Em “Glorious Bodies”, um dos espetáculos da oitava edição do Festival Internacional Sesc de Circo, seis acrobatas idosos fazem movimentos de solo, ancorados uns sobre os outros, além de saltos nas alturas, para investigar a resistência dos corpos que envelhecem —e continuam em cena.
A vetustez dos artistas de circo é um dos temas do festival, realizado de 8 a 24 de agosto, em 14 unidades do Sesc e seis espaços públicos na capital paulista.
Os acrobatas idosos são da companhia Circumstances, da Bélgica, e desafiam clichês sobre a vetustez.
“Eles têm a história arquivada no corpo. O pânico de errar faz secção do processo, mas já não é um grande problema. O treinamento é quotidiano e recreativo”, afirma o diretor Piet Van Dycke.
Pular corda e distrair de pega-pega são atividades que fazem secção do aquecimento da trupe, que aposta na improvisação e na pesquisa de movimentos.
A passagem do tempo também aparece em “Vetus Venustas”, da Cia Ciclicus, da Espanha, com uma trama com objetos e artistas abandonados em um arrecadação de artes e ofícios quando não são mais considerados produtivos.
Com idades entre 67 e 80 anos, três artistas se rebelam e criam uma relação de cumplicidade com profissionais mais jovens. Os conflitos surgem e são superados em números aéreos, malabarismo, malabarismo, prestidigitação e dança. A montagem conta com uma filarmónica ao vivo.
O festival, um grande encontro sobre a produção circense atual, conta com 40 espetáculos, reúne artistas de nove estados brasileiros e 21 países.
Uma das atrações nacionais, “A Maçã”, do mágico William Sevens, de São Paulo, reflete sobre os efeitos da doença de Alzheimer na vida de pacientes e familiares. Alterações súbitas de memória e comportamento e dificuldade de realizar tarefas cotidianas aparecem, de forma lúdica, nas apresentações.
Seven interpreta o mágico Nicolau Souberdes, que já foi aclamado e agora, longínquo dos palcos, vive episódios de desorientação.
“Mais do que entreter, é fundamental promover a conscientização sobre a premência de medidas preventivas para essa enfermidade, que ainda não possui trato, além de incentivar o progressão da ciência e oferecer suporte aos que já convivem com ela”, diz.
Além do envelhecimento dos artistas, a memória também aparece em apresentações, uma vez que é o caso de “Mina – Corpo Plebe”, uma homenagem à historiadora Ermínia Silva (1954–2023), pesquisadora e autora dos livros “Circo-Teatro: Benjamim de Oliveira e a Teatralidade Circense no Brasil” e “Venerável Público…O Circo em Cena”, oriente em parceria com Luiz Alberto de Abreu.
Considerada a maior referência em pesquisas sobre o circo no Brasil, Silva fazia secção da quarta geração de uma família circense e levou o tema para a liceu. Ela morreu em março do ano pretérito, aos 70 anos.
Outro meneio à história é um passeio a pé, transportado pelo Grupo Esparrama, até o Núcleo de Memória do Circo, no Largo do Paissandu, onde o Moca dos Artistas reunia profissionais e empresários circenses nas segundas-feiras.
Foi ali também que as companhias Irmãos Queirolo e Alcebíades & Seyssel, que tinham o palhaço Piolin uma vez que atração, mobilizaram São Paulo na dez de 1920, atraindo grande público para a região medial.
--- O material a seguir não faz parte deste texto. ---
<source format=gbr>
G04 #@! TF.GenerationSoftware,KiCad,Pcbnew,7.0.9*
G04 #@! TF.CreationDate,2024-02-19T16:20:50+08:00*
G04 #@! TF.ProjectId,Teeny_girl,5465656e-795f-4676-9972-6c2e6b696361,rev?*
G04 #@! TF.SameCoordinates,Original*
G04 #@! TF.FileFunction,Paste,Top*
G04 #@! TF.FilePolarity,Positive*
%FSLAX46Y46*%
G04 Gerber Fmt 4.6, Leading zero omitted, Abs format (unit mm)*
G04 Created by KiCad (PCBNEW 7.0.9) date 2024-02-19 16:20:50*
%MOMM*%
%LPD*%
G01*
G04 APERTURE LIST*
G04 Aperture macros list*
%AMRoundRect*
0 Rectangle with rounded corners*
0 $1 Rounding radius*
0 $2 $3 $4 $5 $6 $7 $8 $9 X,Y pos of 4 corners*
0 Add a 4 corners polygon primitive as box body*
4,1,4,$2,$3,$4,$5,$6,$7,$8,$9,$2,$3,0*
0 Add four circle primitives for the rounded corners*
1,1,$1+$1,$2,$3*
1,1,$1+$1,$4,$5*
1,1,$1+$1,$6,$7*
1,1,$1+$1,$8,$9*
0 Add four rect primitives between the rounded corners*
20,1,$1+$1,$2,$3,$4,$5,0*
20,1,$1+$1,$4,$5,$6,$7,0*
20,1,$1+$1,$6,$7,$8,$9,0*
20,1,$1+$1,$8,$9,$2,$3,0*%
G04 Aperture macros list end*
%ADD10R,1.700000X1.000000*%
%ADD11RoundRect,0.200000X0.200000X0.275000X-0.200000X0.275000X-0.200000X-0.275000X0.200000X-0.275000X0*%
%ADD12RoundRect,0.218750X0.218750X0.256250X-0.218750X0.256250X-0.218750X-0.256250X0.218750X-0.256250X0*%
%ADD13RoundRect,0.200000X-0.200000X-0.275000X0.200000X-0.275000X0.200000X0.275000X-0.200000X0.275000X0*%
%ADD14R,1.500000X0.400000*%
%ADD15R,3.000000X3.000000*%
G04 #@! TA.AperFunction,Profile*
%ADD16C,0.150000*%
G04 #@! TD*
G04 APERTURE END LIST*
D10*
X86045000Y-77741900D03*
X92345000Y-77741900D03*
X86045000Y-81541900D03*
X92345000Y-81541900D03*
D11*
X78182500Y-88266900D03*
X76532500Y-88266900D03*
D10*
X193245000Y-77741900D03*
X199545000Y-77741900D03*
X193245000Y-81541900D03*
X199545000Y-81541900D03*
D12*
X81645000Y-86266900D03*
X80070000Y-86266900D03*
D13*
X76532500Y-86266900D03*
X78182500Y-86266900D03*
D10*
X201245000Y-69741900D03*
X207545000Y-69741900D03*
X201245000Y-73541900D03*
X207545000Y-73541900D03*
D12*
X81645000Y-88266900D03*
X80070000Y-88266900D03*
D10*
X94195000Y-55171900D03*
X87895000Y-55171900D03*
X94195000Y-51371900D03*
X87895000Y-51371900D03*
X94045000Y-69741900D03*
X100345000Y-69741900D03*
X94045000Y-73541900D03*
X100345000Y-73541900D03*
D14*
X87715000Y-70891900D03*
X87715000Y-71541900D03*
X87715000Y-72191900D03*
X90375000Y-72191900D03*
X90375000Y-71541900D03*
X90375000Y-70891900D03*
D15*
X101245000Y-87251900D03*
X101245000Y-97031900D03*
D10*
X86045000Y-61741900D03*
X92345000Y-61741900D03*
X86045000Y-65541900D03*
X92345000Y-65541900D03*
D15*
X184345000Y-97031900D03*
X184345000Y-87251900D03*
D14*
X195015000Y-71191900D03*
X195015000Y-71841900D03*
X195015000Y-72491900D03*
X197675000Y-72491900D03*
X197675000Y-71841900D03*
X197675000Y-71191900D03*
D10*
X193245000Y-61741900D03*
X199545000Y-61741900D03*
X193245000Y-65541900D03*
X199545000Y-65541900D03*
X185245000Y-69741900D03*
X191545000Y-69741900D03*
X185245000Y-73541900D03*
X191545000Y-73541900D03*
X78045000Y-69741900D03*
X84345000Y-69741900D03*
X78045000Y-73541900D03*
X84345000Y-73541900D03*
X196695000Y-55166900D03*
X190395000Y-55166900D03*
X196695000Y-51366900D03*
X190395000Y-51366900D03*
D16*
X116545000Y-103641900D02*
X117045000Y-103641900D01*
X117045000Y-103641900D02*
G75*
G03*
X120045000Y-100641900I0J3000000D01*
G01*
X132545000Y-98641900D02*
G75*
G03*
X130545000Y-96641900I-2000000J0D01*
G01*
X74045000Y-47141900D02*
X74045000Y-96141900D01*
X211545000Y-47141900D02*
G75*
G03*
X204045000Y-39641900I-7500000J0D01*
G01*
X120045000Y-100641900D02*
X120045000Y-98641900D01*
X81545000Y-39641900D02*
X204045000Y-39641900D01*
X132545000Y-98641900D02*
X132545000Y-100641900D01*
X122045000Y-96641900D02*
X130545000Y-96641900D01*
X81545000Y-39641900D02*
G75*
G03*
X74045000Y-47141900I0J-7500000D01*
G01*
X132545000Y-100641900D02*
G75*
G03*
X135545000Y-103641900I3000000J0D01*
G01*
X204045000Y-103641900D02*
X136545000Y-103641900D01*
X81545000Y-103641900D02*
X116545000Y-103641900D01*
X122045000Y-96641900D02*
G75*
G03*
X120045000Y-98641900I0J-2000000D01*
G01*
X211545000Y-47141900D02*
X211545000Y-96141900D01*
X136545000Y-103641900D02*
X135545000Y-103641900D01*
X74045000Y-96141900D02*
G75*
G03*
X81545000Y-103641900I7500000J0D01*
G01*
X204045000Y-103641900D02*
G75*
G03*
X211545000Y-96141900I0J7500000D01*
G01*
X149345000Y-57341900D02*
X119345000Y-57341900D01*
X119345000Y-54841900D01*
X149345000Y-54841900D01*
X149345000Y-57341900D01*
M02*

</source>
O rodeio será realizado na segunda-feira (11), a partir das 13h30. Começará em frente às futuras instalações do Sesc Galeria, na terreiro Ramos de Azevedo, seguirá pelas ruas Barão de Itapetininga e 24 de Maio até o Núcleo de Memória do Circo, na Galeria Olido, com visitante educativa e apresentação do espetáculo “A Mariposa”.
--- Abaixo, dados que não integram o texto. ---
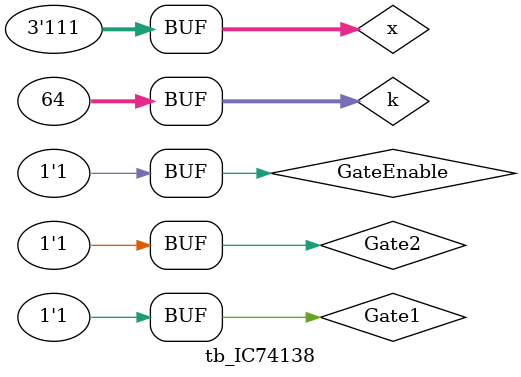
<source format=v>
`timescale 1ns / 1ps


module tb_IC74138;
    reg [2:0] x;
    reg Gate1, Gate2, GateEnable;
    wire [7:0] y;
    
    IC74138 testChip(.SW(x), .G1(Gate1), .G2(Gate2), .GE(GateEnable), .LED(y));
    
    integer k;
    
    initial begin
        for (k = 0; k < 64; k = k + 1) begin  
            {GateEnable, Gate1, Gate2, x} = k;
            #10;
        end
    end
    
endmodule

</source>
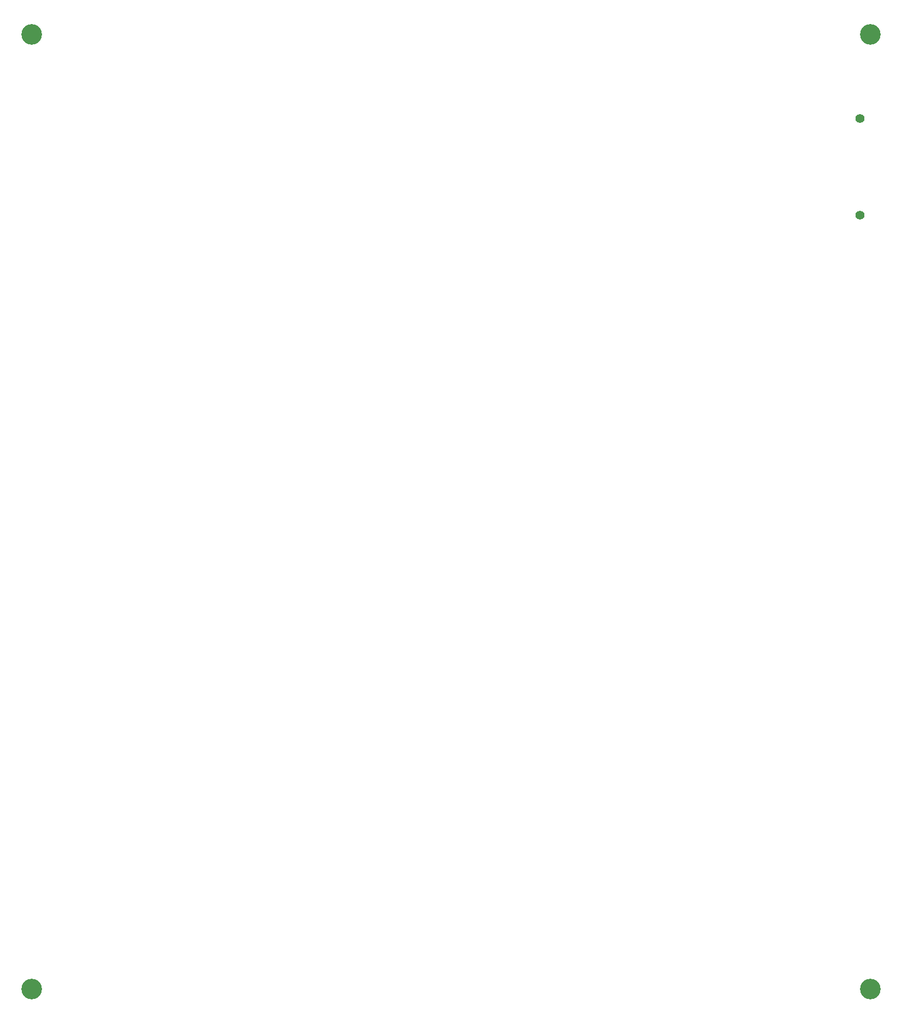
<source format=gbr>
%TF.GenerationSoftware,KiCad,Pcbnew,5.1.10*%
%TF.CreationDate,2022-02-01T20:50:17+01:00*%
%TF.ProjectId,Videoerweiterung,56696465-6f65-4727-9765-69746572756e,3*%
%TF.SameCoordinates,Original*%
%TF.FileFunction,NonPlated,1,2,NPTH,Drill*%
%TF.FilePolarity,Positive*%
%FSLAX46Y46*%
G04 Gerber Fmt 4.6, Leading zero omitted, Abs format (unit mm)*
G04 Created by KiCad (PCBNEW 5.1.10) date 2022-02-01 20:50:17*
%MOMM*%
%LPD*%
G01*
G04 APERTURE LIST*
%TA.AperFunction,ComponentDrill*%
%ADD10C,1.400000*%
%TD*%
%TA.AperFunction,ComponentDrill*%
%ADD11C,3.200000*%
%TD*%
G04 APERTURE END LIST*
D10*
%TO.C,X401*%
X178300000Y-68500000D03*
X178300000Y-83500000D03*
D11*
%TO.C,H1*%
X49860000Y-55480000D03*
%TO.C,H2*%
X49860000Y-203480000D03*
%TO.C,H3*%
X179860000Y-55480000D03*
%TO.C,H4*%
X179860000Y-203480000D03*
M02*

</source>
Entre as atrações do festival há uma homenagem ao legado de Chico Science (1966-1997), com “Circo Science – Do Mangue ao Picadeiro”, da Trupe Circus, de Pernambuco, formado por jovens oriundos da Escola Pernambucana de Circo, uma das mais antigas do Brasil
Já o grupo Palhaços Sem Fronteiras leva ao picadeiro, com “Memorável: Histórias Notáveis”, a experiência de apresentações de números circenses em áreas de conflito, uma vez que acampamentos de refugiados, guerras, desastres ambientais e espaços de exclusão social.
A orifício do festival, nesta sexta (8), no Sesc Vila Mariana, terá apresentação do grupo sul-africano Zip Zap Circus, com o espetáculo “Moya”, em que Jacobus Claassen, sabido uma vez que Trompie, conta sua história nas ruas da Cidade do Cabo até encontrar uma escola de circo.